*Extrait à lire*:
○ ○ ○ ○ ○ ○ ○
Po Ya essaie plusieurs instruments, chacun avec ses qualités propres. Marin Marais « essaie » plusieurs femmes et revendique la variété dans ce domaine : « Nos cœurs sont des affamés. Notre esprit ne connaît pas le repos. La vie est belle à proportion qu’elle est féroce, comme nos proies. »
Quatre mois plus tard, Tch'eng Lien l’écoute jouer et lui dit que l’instrument est beau et son jeu juste, mais qu’il lui faut chercher la musique, notamment la concentration des sentiments. Pour cela, ils doivent aller voir son propre maître,Fang Tseu-tch’ouen qui, lui, « sait faire naître l’émotion dans l’oreille humaine ». Sainte Colombe n’a pas de maître ; il s’est fait tout seul grâce à sa douleur et, malgré tout, son amour de la vie et du monde.
Ils partent en novembre et marchent douze semaines ; Tch'eng Lien va chercher le maître seul pendant que Po Ya l’attend au pied des montagnes : il connaît la peur, la faim, la solitude, il s’affaiblit puis pousse un soupir et dit : « Voilà la leçon du maître de mon maître ! » Il chante en pleurant puis les larmes s’intériorisent et deviennent des sons. Il chante jusqu’à ne plus pouvoir puis s’embarque avec Tch'eng Lien revenu (symbolique utérine de la barque). Attente, froid, solitude nocturne pour Marin Marais pendant de longues nuits et de longues années. Mais ici la transmission est directe et explicite de l’un à l’autre.
○ ○ ○ ○ ○ ○ ○
*Données d'entrée*:
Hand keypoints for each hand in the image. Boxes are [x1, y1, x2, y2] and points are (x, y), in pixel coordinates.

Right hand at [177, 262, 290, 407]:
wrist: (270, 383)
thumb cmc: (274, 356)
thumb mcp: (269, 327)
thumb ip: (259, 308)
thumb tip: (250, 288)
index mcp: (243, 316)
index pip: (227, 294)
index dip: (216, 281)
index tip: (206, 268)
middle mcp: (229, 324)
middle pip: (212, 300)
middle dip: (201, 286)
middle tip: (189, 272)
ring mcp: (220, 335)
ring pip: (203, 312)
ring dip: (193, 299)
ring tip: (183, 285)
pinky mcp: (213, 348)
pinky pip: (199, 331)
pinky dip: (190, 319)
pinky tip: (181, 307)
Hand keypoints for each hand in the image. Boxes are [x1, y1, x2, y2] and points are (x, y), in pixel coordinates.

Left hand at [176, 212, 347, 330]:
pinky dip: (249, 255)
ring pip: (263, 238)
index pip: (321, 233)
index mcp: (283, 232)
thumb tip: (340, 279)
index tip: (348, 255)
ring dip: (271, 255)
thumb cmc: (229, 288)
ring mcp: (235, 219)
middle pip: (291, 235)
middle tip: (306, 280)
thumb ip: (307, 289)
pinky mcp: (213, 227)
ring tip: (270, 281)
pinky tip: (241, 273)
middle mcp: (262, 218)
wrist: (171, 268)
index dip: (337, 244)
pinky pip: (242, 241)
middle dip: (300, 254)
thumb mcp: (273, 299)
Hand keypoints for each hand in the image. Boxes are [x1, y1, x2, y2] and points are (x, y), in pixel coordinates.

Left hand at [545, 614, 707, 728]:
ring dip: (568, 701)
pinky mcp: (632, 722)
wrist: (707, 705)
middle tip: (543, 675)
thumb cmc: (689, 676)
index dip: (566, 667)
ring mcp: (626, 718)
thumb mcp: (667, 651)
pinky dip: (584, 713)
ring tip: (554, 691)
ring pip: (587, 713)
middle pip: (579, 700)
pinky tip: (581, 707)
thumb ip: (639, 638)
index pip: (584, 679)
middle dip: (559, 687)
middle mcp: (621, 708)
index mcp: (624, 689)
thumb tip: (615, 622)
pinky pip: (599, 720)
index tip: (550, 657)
○ ○ ○ ○ ○ ○ ○
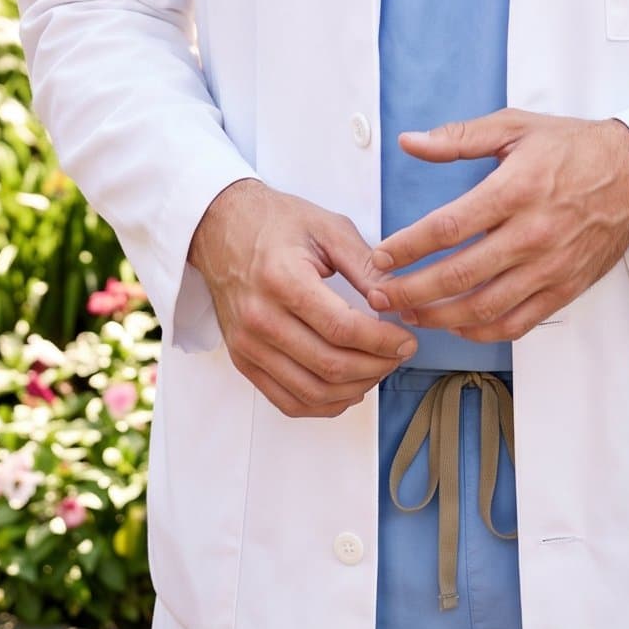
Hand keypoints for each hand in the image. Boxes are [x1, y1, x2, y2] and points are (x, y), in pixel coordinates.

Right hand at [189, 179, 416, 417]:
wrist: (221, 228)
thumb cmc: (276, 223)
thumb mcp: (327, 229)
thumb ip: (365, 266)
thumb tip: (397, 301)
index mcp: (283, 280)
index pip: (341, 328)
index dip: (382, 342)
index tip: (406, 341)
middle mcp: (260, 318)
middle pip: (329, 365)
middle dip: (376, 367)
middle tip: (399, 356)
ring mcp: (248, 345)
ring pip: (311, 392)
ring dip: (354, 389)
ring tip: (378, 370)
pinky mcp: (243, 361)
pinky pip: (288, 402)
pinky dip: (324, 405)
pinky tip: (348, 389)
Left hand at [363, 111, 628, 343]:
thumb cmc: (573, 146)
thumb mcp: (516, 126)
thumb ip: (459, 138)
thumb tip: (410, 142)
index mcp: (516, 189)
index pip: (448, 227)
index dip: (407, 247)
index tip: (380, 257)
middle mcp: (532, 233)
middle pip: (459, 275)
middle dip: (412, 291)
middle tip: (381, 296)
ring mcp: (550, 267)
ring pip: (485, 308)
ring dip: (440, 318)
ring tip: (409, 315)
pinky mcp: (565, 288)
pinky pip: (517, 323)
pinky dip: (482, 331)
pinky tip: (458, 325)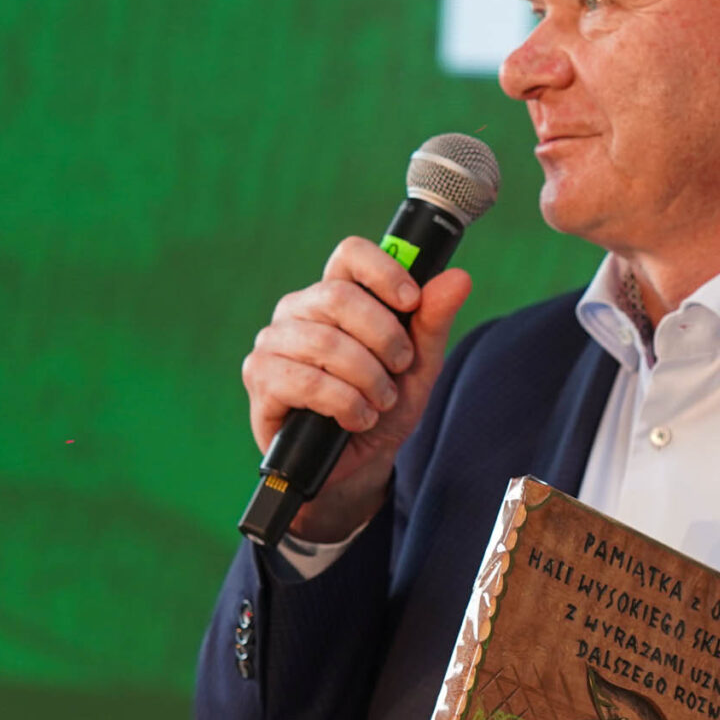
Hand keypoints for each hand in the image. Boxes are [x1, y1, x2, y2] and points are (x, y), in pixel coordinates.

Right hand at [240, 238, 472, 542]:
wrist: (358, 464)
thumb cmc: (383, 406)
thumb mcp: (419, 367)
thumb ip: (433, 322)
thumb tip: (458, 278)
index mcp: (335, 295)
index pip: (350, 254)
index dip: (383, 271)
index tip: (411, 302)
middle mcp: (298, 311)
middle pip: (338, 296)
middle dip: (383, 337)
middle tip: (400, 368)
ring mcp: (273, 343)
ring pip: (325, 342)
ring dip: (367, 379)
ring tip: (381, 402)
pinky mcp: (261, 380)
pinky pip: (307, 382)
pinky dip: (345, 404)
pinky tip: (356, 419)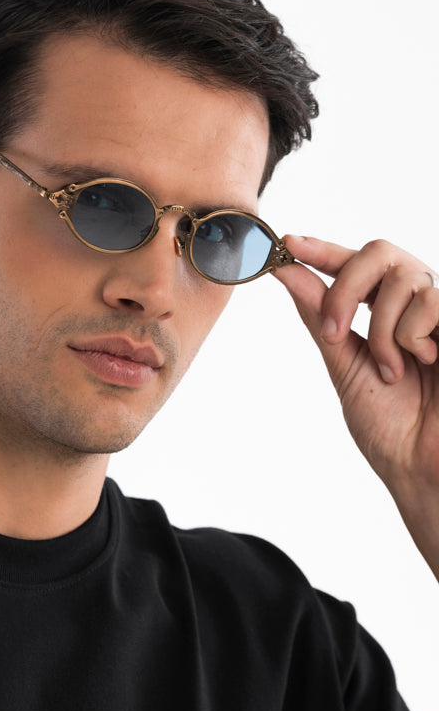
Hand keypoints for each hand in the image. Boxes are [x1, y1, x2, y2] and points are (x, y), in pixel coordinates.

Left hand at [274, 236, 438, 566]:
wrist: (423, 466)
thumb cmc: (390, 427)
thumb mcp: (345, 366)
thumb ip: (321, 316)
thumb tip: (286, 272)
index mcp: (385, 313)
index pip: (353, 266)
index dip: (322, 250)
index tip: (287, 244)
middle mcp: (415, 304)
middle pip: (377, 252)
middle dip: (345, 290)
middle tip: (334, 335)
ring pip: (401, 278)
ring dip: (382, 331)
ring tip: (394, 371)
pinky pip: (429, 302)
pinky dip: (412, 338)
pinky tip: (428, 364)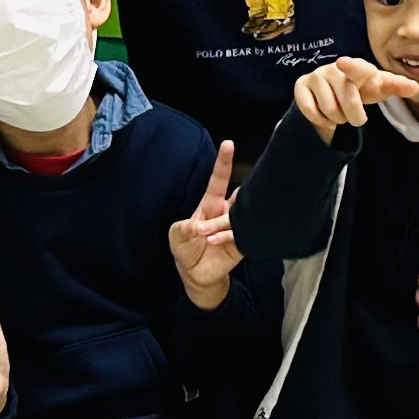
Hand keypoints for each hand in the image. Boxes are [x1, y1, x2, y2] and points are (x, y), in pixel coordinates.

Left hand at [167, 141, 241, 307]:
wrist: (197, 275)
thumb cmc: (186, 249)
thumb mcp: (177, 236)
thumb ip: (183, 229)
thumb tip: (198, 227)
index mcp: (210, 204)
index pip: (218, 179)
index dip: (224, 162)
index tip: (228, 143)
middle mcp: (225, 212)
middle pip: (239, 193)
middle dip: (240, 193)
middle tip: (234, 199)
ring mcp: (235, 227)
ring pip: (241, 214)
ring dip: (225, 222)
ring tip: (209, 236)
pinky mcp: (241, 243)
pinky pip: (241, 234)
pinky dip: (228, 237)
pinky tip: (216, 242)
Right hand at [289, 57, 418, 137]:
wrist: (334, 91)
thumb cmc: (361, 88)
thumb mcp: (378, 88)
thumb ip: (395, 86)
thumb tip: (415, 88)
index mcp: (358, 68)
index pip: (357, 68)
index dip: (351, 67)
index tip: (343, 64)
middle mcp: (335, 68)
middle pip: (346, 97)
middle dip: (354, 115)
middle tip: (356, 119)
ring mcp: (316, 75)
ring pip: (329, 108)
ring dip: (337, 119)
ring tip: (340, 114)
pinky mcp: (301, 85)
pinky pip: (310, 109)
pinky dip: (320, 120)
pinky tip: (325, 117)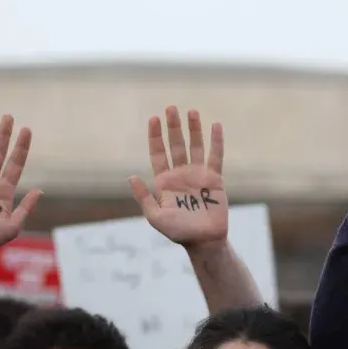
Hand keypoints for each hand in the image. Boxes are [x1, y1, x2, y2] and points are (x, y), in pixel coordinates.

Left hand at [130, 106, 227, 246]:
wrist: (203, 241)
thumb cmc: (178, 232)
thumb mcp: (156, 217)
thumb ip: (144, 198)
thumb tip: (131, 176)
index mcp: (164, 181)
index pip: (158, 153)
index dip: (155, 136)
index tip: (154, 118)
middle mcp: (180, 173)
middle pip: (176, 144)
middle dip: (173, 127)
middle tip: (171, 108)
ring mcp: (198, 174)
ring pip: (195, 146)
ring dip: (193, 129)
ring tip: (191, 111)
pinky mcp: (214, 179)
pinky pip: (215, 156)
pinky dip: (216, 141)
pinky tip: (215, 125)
○ ○ ○ ○ ○ ○ ○
*Travail à faire*:
[1] D'après l'extrait sur Po Ya et Marin Marais, comment s'appelle le maître de Tch'eng Lien ?
[2] Poursuivez l'extrait sur Po Ya et Marin Marais après sa dernière phrase.

*Corrigé*:
[1] Fang Tseu-tch’ouen.

[2]
Présence de larmes – harmonie entre les deux hommes par-delà leurs différences et leurs ressentiments. La musique unit les contraires, les extrêmes lors de la scène finale : elle fait pleurer et sourire. Sainte Colombe va plus loin que les larmes et l’émotion, que la conscience de sa propre fragilité, de la faiblesse de la condition humaine : il désigne clairement dans son discours final le retour à l’état d’origine, la musique comme expression pré-verbale, ramenant à la fois l’espèce et l’individu à son commencement.


Sainte Colombe et Marin Marais : une relation de professeur à élève ou de maître à disciple ?

Quelques efforts de définitions

Le professeur est celui qui enseigne une matière, une discipline, un ensemble de techniques. L’élève est celui qui reçoit cet enseignement spécifique.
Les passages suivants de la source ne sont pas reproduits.